Poeta e professora, ela escandalizou a sociedade retrógrada da Paraíba com o seu vanguardismo: usava pintura, cabelos curtos, saía às ruas sozinha, fumava, não queria casar nem ter filhos, escrevia versos que causavam impacto na intelectualidade paraibana e escrevia para os jornais.

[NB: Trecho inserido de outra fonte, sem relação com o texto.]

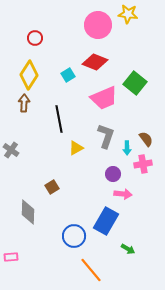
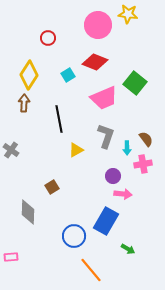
red circle: moved 13 px right
yellow triangle: moved 2 px down
purple circle: moved 2 px down
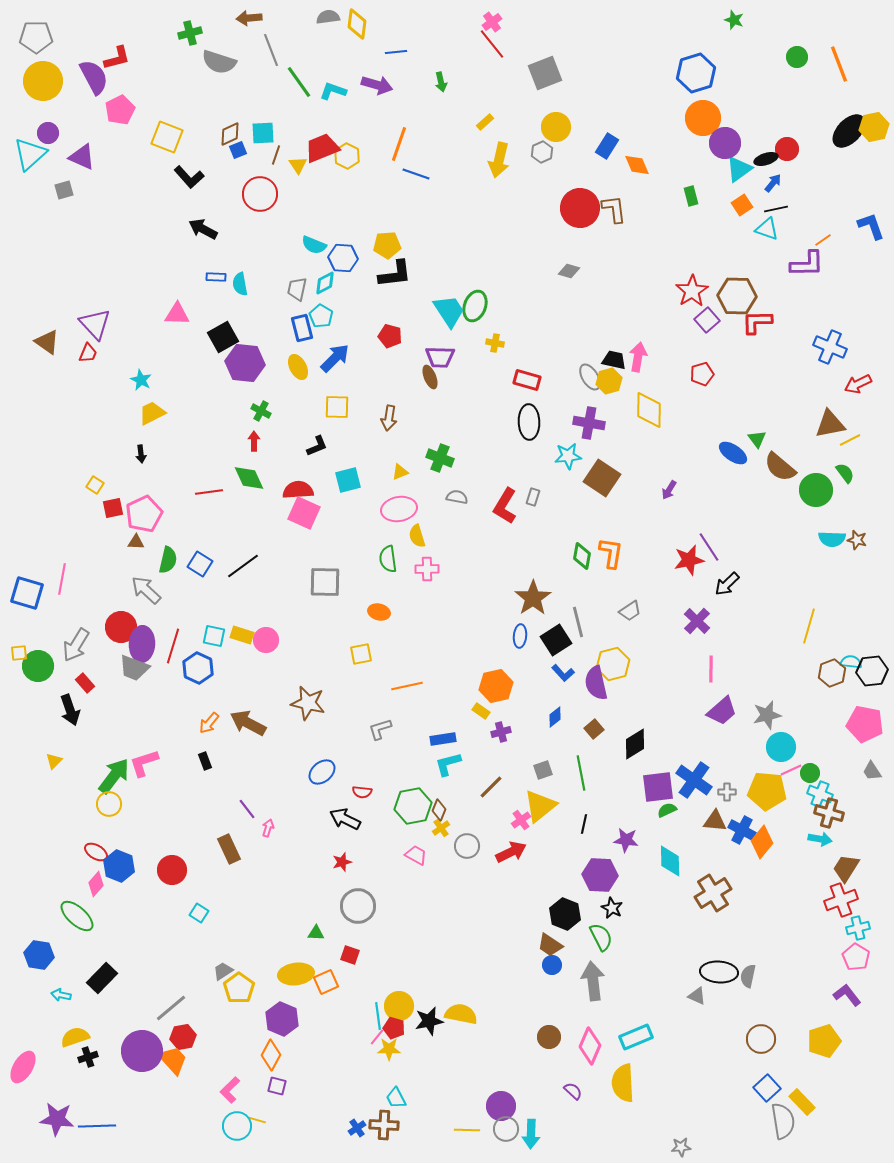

Anayde Beiriz nasceu em 1905, em João Pessoa. Diplomou-se pela Escola Normal em 1922, com apenas 17 anos, destacando-se como primeira aluna da turma. Além de normalista, era poeta e amante das artes. Logo que se formou, passou a lecionar na colônia de pescadores perto de sua cidade natal. Em 1925, ganhou um concurso de beleza. Circulava também nos meios intelectuais, onde declarava-se publicamente a favor da liberdade e da autonomia feminina.

A figura de Anayde Beiriz é pontual e coincide com a história de muitas mulheres que, tanto no passado quanto no presente, foram punidas e hostilizadas com justificativas em cima de padrões morais sexuais. Ela teve sua história protagonizada no filme “Parahyba, Mulher Macho”, da cineasta Tizuka Yamakazi, devido a sua resistência, atuação política e liberdade de amar enfrentando preconceitos e julgamentos. Seu nome está ligado à história por ter se envolvido com um homem conservador cujas ideias ela discordava. Esse homem era João Dantas, advogado e jornalista, candidato republicano de oposição a João Pessoa (vice de Getúlio Vargas, até então governador da Paraíba). Após o confronto conhecido como Revolta da Princesa (que deu origem ao território de Princesa), João Dantas se envolveu amorosamente com Anayde. Nessa disputa, a polícia invade a casa de João Dantas a mando de João Pessoa, em buscas de armas, mas ao revistar a residência e não encontrar nada, foram localizadas correspondências enviadas por Anayde, as quais foram amplamente divulgadas na imprensa, a fim de sujar a honra de Dantas. Posteriormente, João Dantas dispara um tiro e mata João Pessoa, em uma confeitaria no Recife. Como o fato causou grande impacto na população, Anayde teve de se refugiar. Dantas, após ser preso, também acabou sendo encontrado morto dentro da cela. No mesmo ano, desencadeia a Revolução de 1930, que mesmo com justificativas políticas, tem no plano de fundo essa trama machista, onde a mulher acaba por sofrer a pior punição, que é a morte social, seguida da morte física. Conforme é representado no filme citado acima, Anayde foi vítima do próprio caminho, já que após a perda do companheiro, ficou só e marginalizada, acabando por tomar veneno e morrendo sozinha em um abrigo em Recife – Pernambuco, sendo abandonada pela família e enterrada como indigente (LINS, 1983). Tizuka, diretora do filme sobre Anayde, que também foi recriminada e criticada pela escolha em contar a história da paraibana, fala sobre a personagem: “ela queria ser ela mesma. Escolheu o seu próprio caminho, enfrentou um mar de preconceitos, o excesso de uma falsa dignidade das chamadas questões de honra. Que honra é essa, que maltrata e mata as pessoas?” (LINS, 1983)

Ficou conhecida como a “Paraíba masculina, mulher-macho sim senhor”.